Bagge’s afterword answers how and why he decided to write about Sanger, explaining among other things where he used his artistic license. More importantly, he addresses many of the accusations that have been leveled against Sanger. After using his graphic novel to tell her story as accurately as the medium allows, he uses his afterword to expose the lies that have been told about her. Even though her first marriage was to a Jewish man, she was a Japanophile and repeat visitor to Japan, she once fired a nurse who made a racist comment about black patients, and in many other ways showed her inclusiveness and forward thinking on race and ethnicity, her critics have accused Sanger of being an advocate of ethnic cleansing, due in large part to her association with the eugenics movement. Bagge takes this accusation head on:

Yet another irony is her association with the eugenics movement, which her critics often use as evidence that she was an advocate of “ethnic cleansing” and a hero of Hitler’s (her books were among the very first to be banned by the Nazis, in fact).

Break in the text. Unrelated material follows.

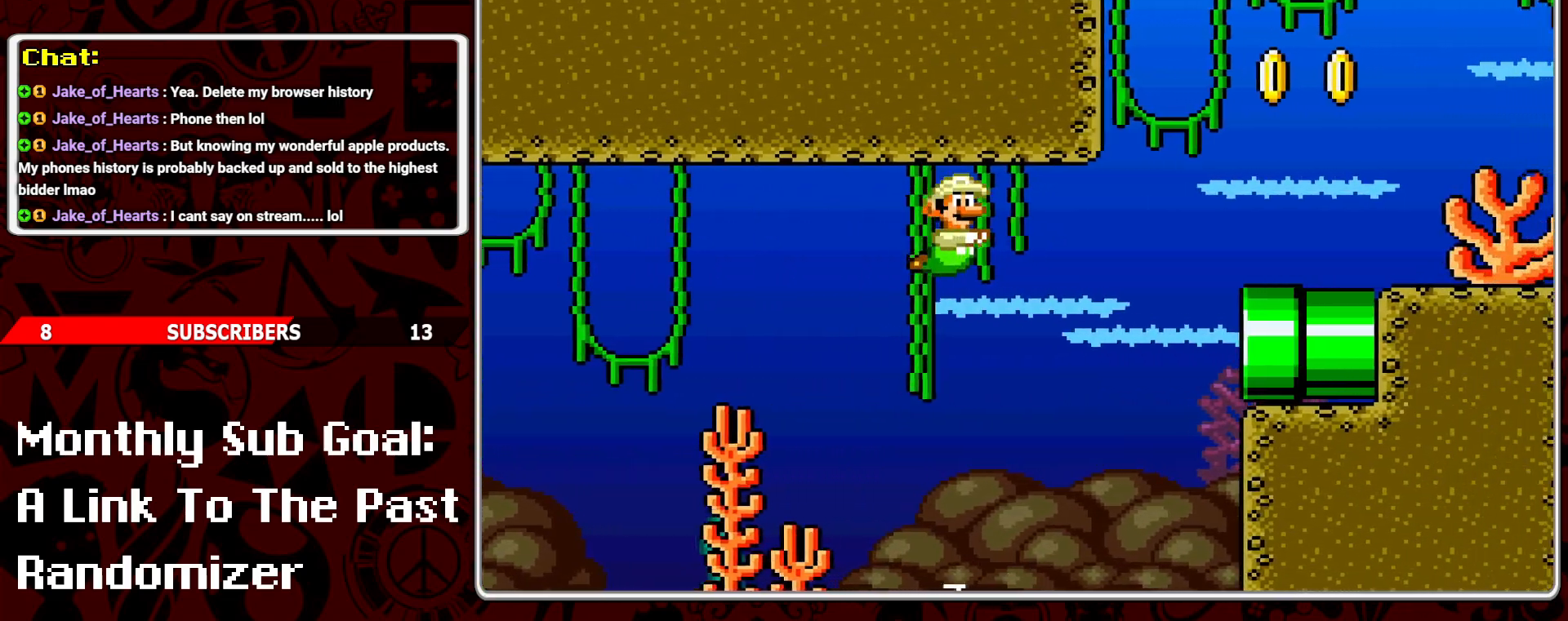
{"buttons": ["DPAD_RIGHT"], "events": [[267, "B", "down"], [383, "B", "up"]]}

One would never know it by the hysterical way the subject is discussed today, but there was no uniform “school” of eugenic thought — rather, it was a catch-all term for a set of practices its proponents believed would improve the human gene pool, including nutrition, hygiene, environmental protection, prenatal care, and, of course, birth control, all now universally acceptable. In fact, most eugenics advocates of the early 1920s (including several U.S. presidents) didn’t regard Sanger as a legitimate spokesperson for the movement at all, partly due to her refusal to acknowledge ethnicity as any kind of measure of human “fitness.”

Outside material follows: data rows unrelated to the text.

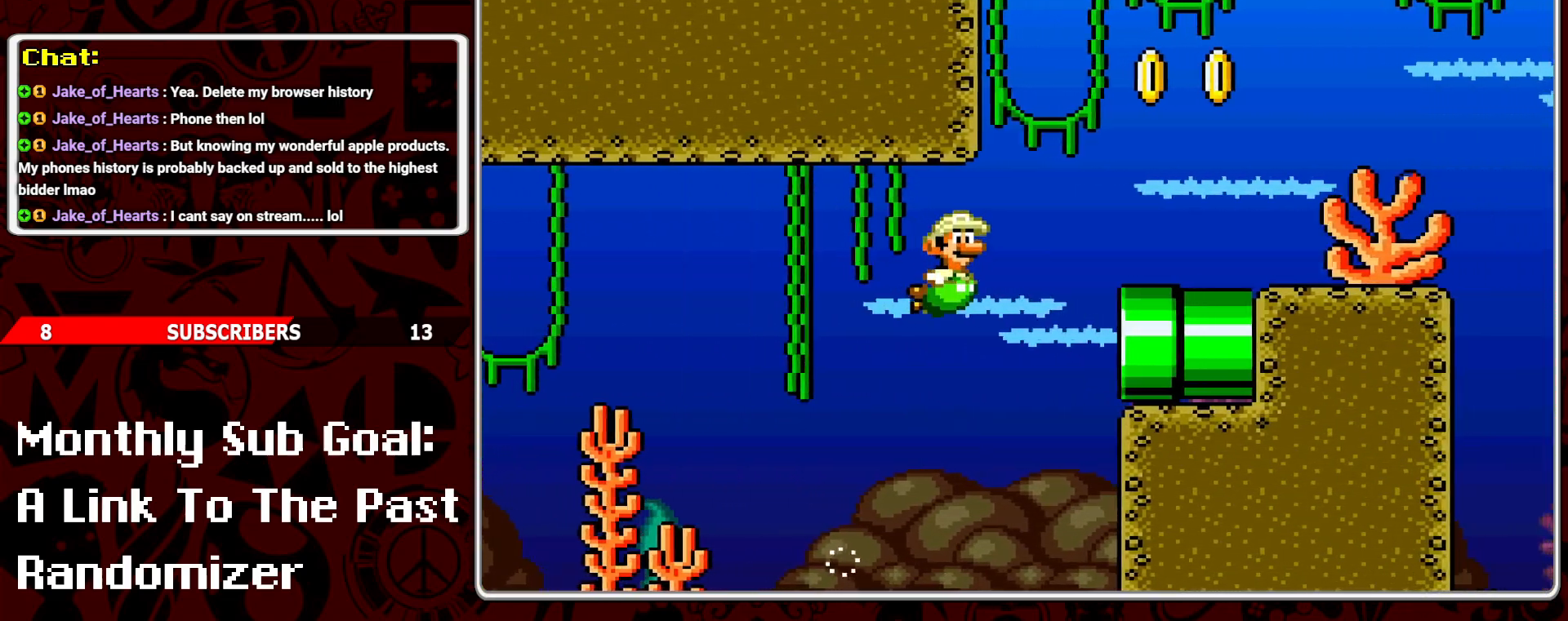
{"buttons": ["DPAD_RIGHT"], "events": [[267, "B", "down"], [367, "B", "up"]]}
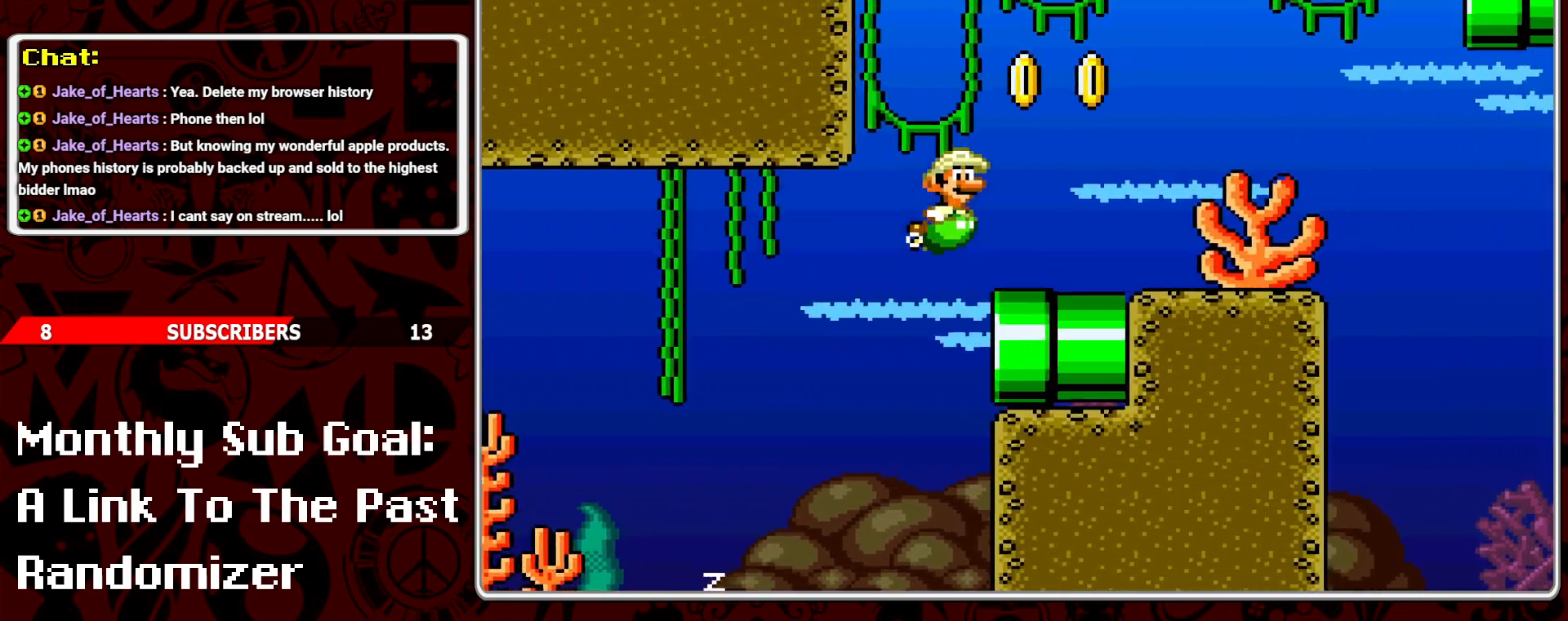
{"buttons": ["DPAD_RIGHT"], "events": []}
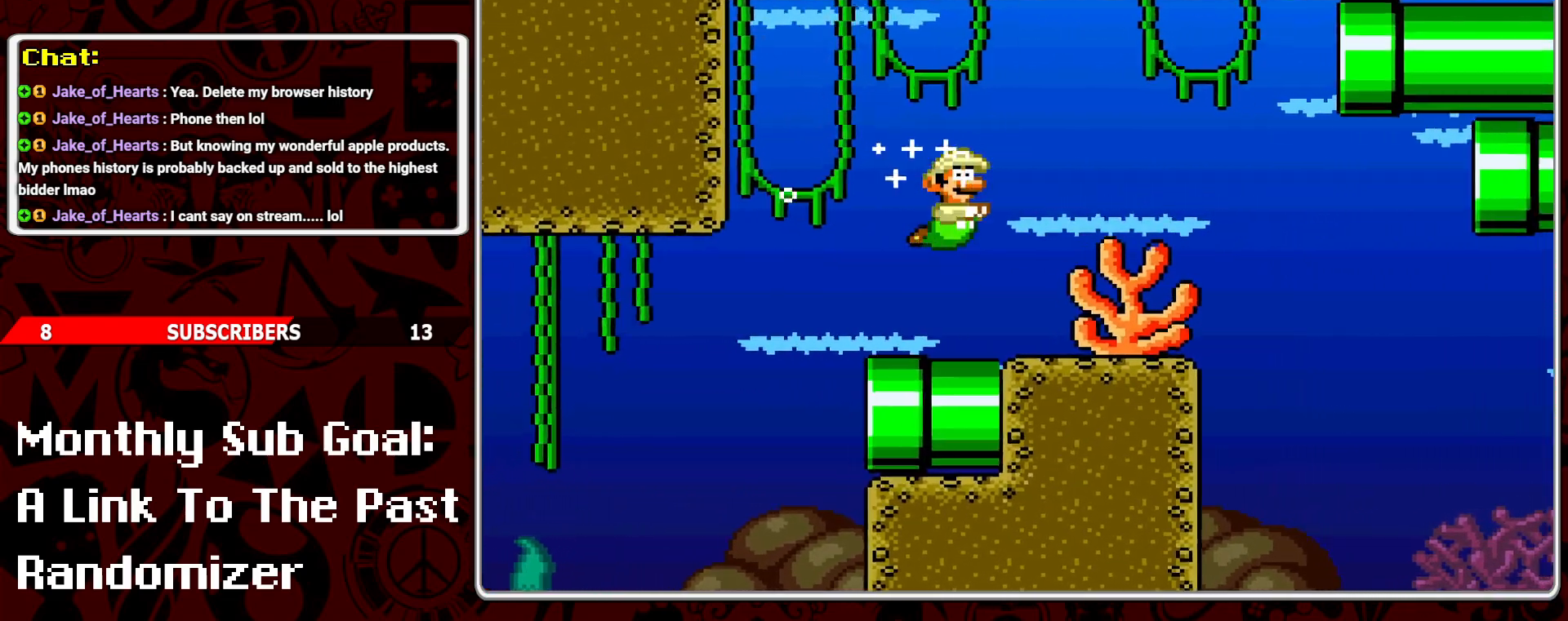
{"buttons": ["DPAD_RIGHT"], "events": []}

Bagge’s graphic novel is worth picking up just for its afterword, which sets the record straight about Sanger, addressing many of the most repeated accusations and criticisms Sanger has faced both then and now. As a whole, the work is a refreshing contribution to a medium that is often a guilty pleasure at best. Women are significantly underrepresented in comic books and are frequently secondary, less powerful characters who are sexually objectified; and works like Michael Sheyahshe’s Native Americans in Comic Books: A Critical Study give us painful reminders of how poorly the medium does on other counts. While honest about her stubbornness and other flaws, Bagge’s work is an important step in redeeming Margaret Sanger from the relentless smear campaign against her, and it’s a welcome alternative in a medium with a questionable track record.